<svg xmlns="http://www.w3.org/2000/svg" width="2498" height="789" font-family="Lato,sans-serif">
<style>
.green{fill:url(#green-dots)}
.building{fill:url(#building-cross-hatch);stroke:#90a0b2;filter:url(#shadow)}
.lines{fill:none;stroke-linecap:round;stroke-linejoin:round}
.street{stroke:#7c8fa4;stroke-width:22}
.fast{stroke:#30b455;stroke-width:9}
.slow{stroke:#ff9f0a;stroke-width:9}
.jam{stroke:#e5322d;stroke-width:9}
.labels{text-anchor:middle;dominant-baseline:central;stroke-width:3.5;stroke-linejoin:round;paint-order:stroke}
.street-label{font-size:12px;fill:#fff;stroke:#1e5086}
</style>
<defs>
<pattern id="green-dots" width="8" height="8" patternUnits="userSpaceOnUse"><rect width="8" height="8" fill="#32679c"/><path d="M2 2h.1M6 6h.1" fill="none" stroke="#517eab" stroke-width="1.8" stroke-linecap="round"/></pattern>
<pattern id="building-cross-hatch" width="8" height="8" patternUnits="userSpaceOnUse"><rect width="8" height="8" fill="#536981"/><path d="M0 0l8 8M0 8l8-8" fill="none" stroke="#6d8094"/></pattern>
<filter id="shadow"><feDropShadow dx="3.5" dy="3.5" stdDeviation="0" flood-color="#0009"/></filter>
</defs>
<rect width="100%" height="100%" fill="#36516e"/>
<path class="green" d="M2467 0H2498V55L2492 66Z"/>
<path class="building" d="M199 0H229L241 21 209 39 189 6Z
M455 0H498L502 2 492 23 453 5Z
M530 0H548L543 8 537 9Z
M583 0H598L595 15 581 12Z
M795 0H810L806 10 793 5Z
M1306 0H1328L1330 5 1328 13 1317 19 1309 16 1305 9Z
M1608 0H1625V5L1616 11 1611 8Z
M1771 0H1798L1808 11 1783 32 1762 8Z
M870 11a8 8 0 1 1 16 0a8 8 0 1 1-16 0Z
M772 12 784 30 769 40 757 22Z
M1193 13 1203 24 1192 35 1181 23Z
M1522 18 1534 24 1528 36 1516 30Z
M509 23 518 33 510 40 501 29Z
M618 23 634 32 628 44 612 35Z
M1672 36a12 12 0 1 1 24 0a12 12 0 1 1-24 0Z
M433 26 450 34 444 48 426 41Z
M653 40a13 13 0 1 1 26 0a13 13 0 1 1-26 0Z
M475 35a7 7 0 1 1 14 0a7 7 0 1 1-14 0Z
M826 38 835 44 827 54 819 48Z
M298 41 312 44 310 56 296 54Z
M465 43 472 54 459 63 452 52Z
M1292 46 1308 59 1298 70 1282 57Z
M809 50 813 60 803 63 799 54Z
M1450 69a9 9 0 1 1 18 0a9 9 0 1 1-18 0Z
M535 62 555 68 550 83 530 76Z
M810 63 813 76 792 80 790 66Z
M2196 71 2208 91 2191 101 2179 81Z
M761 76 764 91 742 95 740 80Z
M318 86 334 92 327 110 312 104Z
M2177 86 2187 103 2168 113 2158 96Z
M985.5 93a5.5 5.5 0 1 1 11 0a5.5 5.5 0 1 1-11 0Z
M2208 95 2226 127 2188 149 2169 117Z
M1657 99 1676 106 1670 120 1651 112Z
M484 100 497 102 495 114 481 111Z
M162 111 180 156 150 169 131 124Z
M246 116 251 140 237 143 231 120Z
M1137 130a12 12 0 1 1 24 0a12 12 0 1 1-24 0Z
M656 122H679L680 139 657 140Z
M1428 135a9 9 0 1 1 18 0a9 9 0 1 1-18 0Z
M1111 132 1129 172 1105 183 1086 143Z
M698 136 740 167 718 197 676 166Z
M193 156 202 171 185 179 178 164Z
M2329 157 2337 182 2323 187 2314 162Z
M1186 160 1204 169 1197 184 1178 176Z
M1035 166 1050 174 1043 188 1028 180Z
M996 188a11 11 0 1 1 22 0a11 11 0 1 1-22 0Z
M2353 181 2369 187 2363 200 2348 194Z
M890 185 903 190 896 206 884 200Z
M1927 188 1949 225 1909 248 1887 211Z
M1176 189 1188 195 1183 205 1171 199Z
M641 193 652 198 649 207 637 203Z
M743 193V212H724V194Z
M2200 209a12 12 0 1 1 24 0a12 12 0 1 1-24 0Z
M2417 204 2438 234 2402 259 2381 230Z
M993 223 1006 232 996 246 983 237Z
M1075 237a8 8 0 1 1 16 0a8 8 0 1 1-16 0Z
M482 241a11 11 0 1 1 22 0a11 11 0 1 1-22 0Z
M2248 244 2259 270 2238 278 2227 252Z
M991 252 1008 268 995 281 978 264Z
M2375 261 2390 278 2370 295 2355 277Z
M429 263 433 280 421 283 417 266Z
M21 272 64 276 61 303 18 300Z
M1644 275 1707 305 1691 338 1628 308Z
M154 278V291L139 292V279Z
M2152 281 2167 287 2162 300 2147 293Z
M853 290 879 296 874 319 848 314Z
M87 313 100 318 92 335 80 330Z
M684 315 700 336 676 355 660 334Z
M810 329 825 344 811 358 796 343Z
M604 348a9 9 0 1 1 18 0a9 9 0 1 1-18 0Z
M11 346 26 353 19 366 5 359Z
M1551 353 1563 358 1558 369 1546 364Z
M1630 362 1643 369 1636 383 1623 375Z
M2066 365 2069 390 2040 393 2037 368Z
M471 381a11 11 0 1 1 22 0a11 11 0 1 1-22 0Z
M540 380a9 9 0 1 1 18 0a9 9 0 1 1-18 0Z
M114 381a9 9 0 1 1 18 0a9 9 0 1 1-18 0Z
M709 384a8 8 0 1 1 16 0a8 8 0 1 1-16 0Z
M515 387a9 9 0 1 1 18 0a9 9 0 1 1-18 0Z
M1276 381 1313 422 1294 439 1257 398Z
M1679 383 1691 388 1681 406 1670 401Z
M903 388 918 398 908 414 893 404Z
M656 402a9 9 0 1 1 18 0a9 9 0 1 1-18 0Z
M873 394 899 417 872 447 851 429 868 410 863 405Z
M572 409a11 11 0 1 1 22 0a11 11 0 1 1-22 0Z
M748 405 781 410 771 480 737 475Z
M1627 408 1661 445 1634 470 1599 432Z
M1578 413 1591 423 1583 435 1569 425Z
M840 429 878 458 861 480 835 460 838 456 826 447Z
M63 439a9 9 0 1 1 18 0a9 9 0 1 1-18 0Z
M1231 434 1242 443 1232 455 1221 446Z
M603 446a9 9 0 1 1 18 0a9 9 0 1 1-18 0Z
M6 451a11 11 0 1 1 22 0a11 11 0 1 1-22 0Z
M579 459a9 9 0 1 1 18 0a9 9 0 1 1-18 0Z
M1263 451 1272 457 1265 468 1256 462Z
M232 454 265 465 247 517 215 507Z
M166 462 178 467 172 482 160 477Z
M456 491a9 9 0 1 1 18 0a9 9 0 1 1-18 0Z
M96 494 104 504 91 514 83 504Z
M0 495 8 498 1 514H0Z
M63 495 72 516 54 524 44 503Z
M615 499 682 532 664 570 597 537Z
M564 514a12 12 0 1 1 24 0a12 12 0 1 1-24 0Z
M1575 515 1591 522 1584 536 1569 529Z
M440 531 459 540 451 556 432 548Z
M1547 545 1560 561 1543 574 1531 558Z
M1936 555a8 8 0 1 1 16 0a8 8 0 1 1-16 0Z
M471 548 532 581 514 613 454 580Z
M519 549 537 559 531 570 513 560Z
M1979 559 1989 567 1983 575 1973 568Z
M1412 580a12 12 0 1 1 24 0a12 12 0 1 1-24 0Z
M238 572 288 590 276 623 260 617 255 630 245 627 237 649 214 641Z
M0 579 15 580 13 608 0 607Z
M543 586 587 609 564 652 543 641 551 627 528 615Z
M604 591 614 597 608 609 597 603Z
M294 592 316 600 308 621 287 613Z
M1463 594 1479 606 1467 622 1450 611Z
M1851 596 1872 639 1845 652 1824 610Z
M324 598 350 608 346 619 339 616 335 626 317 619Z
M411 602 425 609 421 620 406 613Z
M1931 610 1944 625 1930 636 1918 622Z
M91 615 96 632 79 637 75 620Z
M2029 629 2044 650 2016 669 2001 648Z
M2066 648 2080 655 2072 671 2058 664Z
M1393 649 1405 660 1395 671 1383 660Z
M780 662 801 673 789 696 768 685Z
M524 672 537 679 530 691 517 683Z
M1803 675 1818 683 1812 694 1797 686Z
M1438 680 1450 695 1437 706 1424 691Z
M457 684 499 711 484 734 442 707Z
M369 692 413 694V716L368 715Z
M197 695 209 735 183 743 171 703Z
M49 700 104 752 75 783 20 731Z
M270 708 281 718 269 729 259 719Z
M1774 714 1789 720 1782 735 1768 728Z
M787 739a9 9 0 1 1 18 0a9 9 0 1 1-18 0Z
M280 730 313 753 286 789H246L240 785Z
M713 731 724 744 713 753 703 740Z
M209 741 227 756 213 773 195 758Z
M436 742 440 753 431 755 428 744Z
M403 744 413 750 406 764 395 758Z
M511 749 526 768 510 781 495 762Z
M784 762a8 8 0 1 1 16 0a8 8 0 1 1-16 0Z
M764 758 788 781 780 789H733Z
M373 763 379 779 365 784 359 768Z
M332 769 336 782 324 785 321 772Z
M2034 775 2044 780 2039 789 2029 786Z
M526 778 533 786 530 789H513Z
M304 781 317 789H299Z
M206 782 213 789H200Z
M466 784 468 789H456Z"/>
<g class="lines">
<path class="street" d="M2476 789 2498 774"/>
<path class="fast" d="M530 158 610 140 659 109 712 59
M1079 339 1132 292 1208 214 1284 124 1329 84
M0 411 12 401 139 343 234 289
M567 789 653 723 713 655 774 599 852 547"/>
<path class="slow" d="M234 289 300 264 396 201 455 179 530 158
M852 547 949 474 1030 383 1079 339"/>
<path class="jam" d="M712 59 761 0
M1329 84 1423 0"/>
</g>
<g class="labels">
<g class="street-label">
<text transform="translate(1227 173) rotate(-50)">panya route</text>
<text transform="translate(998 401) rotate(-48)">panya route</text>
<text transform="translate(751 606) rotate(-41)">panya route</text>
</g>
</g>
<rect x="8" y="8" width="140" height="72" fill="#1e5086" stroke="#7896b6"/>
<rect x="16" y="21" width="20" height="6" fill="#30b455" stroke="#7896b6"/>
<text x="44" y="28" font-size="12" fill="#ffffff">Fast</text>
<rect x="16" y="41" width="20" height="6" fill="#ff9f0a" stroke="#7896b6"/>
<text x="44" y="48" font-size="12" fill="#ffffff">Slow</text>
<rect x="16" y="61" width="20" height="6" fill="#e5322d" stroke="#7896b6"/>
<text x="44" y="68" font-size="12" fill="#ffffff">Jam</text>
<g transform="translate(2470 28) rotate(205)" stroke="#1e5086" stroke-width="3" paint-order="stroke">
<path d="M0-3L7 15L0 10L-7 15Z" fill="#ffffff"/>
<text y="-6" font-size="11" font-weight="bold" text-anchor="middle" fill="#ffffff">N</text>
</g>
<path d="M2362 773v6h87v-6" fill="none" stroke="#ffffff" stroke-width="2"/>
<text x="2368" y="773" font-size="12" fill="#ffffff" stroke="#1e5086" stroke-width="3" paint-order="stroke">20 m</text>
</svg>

__GOAL OF THE EXERCISE__: Set down, exactly as they appear above, all lines from the one that has "M49 700 104 752 75 783 20 731Z" down to the one that has "M784 762a8 8 0 1 1 16 0a8 8 0 1 1-16 0Z", including those two and no others.

__SOLUTION__:
M49 700 104 752 75 783 20 731Z
M270 708 281 718 269 729 259 719Z
M1774 714 1789 720 1782 735 1768 728Z
M787 739a9 9 0 1 1 18 0a9 9 0 1 1-18 0Z
M280 730 313 753 286 789H246L240 785Z
M713 731 724 744 713 753 703 740Z
M209 741 227 756 213 773 195 758Z
M436 742 440 753 431 755 428 744Z
M403 744 413 750 406 764 395 758Z
M511 749 526 768 510 781 495 762Z
M784 762a8 8 0 1 1 16 0a8 8 0 1 1-16 0Z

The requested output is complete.